----- Extracted entries

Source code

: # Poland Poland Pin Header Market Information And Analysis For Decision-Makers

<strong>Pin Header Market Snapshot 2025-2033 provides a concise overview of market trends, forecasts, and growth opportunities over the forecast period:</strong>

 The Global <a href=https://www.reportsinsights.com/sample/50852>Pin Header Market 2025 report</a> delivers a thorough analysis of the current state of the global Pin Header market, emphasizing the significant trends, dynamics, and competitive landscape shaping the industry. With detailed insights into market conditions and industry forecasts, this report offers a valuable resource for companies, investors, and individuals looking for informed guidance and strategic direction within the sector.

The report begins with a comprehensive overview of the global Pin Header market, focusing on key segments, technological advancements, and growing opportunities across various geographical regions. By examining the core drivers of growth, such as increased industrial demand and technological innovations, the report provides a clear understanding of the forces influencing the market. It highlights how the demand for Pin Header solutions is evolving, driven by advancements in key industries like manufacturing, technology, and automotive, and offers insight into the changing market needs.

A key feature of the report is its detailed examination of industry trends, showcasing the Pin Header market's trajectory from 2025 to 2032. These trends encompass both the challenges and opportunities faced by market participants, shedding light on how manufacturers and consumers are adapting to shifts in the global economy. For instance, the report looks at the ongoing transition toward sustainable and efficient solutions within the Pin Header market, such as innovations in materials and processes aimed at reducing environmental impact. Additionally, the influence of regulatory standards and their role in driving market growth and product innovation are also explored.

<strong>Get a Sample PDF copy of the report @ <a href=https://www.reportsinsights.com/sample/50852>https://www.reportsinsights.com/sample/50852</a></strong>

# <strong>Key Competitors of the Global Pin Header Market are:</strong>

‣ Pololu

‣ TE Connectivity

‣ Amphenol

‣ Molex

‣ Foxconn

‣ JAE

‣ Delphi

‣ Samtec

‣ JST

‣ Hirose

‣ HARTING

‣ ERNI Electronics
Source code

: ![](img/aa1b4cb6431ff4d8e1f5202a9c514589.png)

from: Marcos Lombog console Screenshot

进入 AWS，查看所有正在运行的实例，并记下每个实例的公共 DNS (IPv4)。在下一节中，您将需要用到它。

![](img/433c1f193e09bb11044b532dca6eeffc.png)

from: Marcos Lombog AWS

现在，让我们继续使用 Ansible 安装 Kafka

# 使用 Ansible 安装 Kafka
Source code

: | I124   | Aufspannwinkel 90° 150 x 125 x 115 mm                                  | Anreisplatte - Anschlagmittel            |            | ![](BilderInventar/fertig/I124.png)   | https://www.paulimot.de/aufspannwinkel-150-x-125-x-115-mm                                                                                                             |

----------

Problem to work on:
Convert the lines starting at the one that contains "Analysis For Decision-Makers" and ending at the one that contains "The report begins" into a Markdown table with a Number column and a Text column. Number each line in order and leave out blank lines.

Written answer:
| Number | Text |
|---|---|
| 1 | : # Poland Poland Pin Header Market Information And Analysis For Decision-Makers |
| 2 | <strong>Pin Header Market Snapshot 2025-2033 provides a concise overview of market trends, forecasts, and growth opportunities over the forecast period:</strong> |
| 3 |  The Global <a href=https://www.reportsinsights.com/sample/50852>Pin Header Market 2025 report</a> delivers a thorough analysis of the current state of the global Pin Header market, emphasizing the significant trends, dynamics, and competitive landscape shaping the industry. With detailed insights into market conditions and industry forecasts, this report offers a valuable resource for companies, investors, and individuals looking for informed guidance and strategic direction within the sector. |
| 4 | The report begins with a comprehensive overview of the global Pin Header market, focusing on key segments, technological advancements, and growing opportunities across various geographical regions. By examining the core drivers of growth, such as increased industrial demand and technological innovations, the report provides a clear understanding of the forces influencing the market. It highlights how the demand for Pin Header solutions is evolving, driven by advancements in key industries like manufacturing, technology, and automotive, and offers insight into the changing market needs. |